By Dustin Hurst | Watchdog.org
CHARLOTTE, N.C. — Delegates spending Labor Day mixing and mingling in uptown Charlotte’s Carolinafest say President Barack Obama deserves another term to finish his efforts reviving a slumping economy. Americans, they say, should be patient during the process.
The gathered Democrats also point the finger at Capitol Hill Republicans for blocking the president at every turn in a quest to make him a one-term president.
Delegates are in the Queen City this week as the Democratic Party prepares to nominate Obama and Vice President Joe Biden for the general election in November.
Halisi Vinson, a 48-year-old Colorado delegate, told Watchdog.org Monday that Obama deserves a “B+” for his work since taking office, a mark she said would be higher if the president hadn’t tried to collaborate with Republicans.
“I think he should have realized more quickly that they (Republicans) were going to say no, even if he said the sky was blue,” Visini said. “You cannot build consensus with people who refuse to govern, but just play politics.”
Visini said Obama had good ideas and plans coming into office, but Republicans stonewalled every presidential initiative for political gamesmanship.
The only thing Republicans want, she said, “is to make this a one-term president.”

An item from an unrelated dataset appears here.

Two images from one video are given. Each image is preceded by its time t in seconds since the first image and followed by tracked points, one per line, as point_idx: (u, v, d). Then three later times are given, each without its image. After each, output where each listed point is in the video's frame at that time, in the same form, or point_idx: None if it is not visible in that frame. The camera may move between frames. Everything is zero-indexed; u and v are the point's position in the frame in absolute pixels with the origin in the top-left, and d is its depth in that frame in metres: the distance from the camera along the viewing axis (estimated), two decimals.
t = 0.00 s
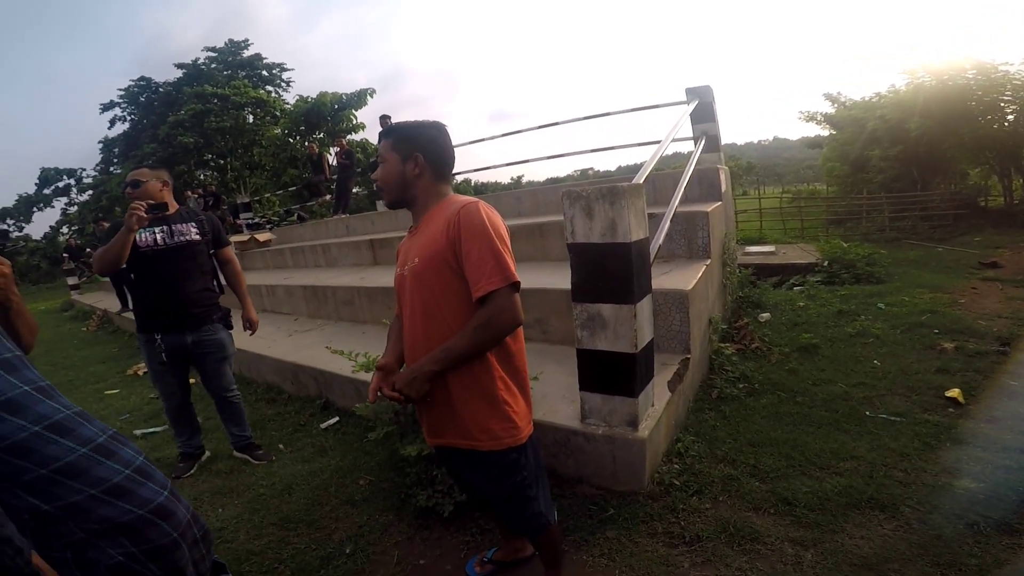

Last week, Republicans at their national convention in Tampa, Fla., cast the 2012 election as a referendum on the economy, constantly pointing out 23 million Americans are unemployed or underemployed. Unemployment stubbornly sits at 8.3 percent. The figure stood at 7.6 percent in January 2009.
With that backdrop, Visini and the other delegates blame Republicans and believe Obama should have another turn to revive the economy.
“They (Republicans) took our economy, they starved it,” Visini said. “I’m a business major and everyone knows if you want to build an economy, you have to invest in it. You just can’t cut, cut, cut.”
She said Obama, like President George W. Bush, should have a shot at a second stimulus package.
Ed Jasewicz, a delegate from upstate New York, urges Americans to exercise patience on economic matters.
“He was elected under hard times,” Jasewciz said of the president. “There was a lot he had to address.”
Like Visini, Jasewicz said he “absolutely” believes Republicans block Obama’s plans through political maneuvering. He also said he has faith in the president’s ability to repair the sluggish economy should he defeat Republican presidential nominee Mitt Romney in November.
“You can’t do all that overnight,” Jazewciz said. “You can’t do it in four years. It took Bill Clinton eight years to get us a positive balance. You give him (Obama) four more years and he’ll be doing a great job.”
Richard Threat of Alabama’s delegation said the president’s made progress on veterans issues and scored major points concluding the Iraq War.
“That was something that should have never took place,” Threat said.
Threat, an unemployed former factory worker, said Obama inherited a turbulent and unstable economy and has taken appropriate measures to right the ship.
“I think more so, the jobs and the way the economy was when he took office, it was already going downhill,” Threat told Watchdog.org “So for him to turn it around … it doesn’t seem like four years would be enough for him.”
Instead of heaping blame on Obama for his joblessness, Threatt blames the companies who he said shipped jobs oversees while closing American manufacturing plants.
“I was actually laid off when they started shutting down plants in Alabama,” he explained. “If the plants aren’t there, where are you going to get work?”
Obama and Biden will accept their nominations from Democrats on Thursday night in Bank of America Stadium here in Charlotte. First lady Michelle Obama will address delegates Tuesday night, as will San Antonio Mayor Julian Castro.